To reduce greenhouse gas emissions more effectively, cities should collaborate with surrounding suburban and exurban areas on climate plans, researchers at the Brookings Institution argued in an April blog post.
In September, a Brookings Metro report found that “individual cities do not have the fiscal, technical, or programmatic capacity to single-handedly drive decarbonization across their metropolitan regions, and often, they do not coordinate with other jurisdictions.” For instance, a factory beyond a city’s limits could still pollute the area, even if the municipality reduces emissions.
Joseph Kane, a Brookings fellow who focuses on infrastructure, said in an interview that while cities may have robust climate plans, they “are not operating in a vacuum,” as surrounding suburbs and exurbs often aren’t included in them, even though they contribute significantly to climate change thanks to their sprawling development patterns and car dependency.
A 2014 study by researchers at the University of California, Berkeley found that while metropolitan areas’ central cities have lower average carbon footprints per household, such gains are effectively canceled out by higher average household carbon footprints in the suburbs. The researchers concluded suburbs are responsible for about half of the U.S.’s total household carbon footprint.
Yet the Brookings report emphasizes that local governments — including suburbs and exurbs — cannot simply publish a climate plan and call it a day. “The goal shouldn’t be just planning for planning’s sake,” Kane said, as localities need to turn their plans into action that can actually tackle an area’s climate challenges.

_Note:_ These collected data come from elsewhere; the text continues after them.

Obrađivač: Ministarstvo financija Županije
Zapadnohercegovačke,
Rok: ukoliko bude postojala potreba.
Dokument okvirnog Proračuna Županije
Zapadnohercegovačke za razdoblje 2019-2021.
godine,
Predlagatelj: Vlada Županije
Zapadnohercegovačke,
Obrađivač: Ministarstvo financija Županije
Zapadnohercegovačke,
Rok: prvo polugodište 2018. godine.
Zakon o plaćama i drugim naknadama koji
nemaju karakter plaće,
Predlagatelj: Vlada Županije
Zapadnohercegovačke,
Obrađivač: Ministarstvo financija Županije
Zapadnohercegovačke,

One solution, according to Kane, is regional climate planning coordinated by urban, suburban and exurban municipal leaders. He said regional leaders could come together to identify the scale of the climate challenge across a region. Existing regional entities, such as metropolitan planning organizations or councils of governments, can often be starting points for coordinated climate conversations, Kane said. For instance, the San Diego Association of Governments monitors greenhouse gas emissions throughout San Diego County for a clearer picture of emissions across the wider region — not just within one city.
A regional approach may also allow local governments and agencies to share resources, as funding climate solutions can be difficult, Kane said. For example, in March, the U.S. Environmental Protection Agency made millions of federal dollars available for city leaders interested in regional climate planning. The agency said it would award the 67 most populous metropolitan areas $1 million each to develop regional planning grants with key stakeholders in their area.
“If places can demonstrate an ability to not just make plans but to take action, there’s potentially huge federal resources to help them do that,” Kane said. “Now is the time to do that.”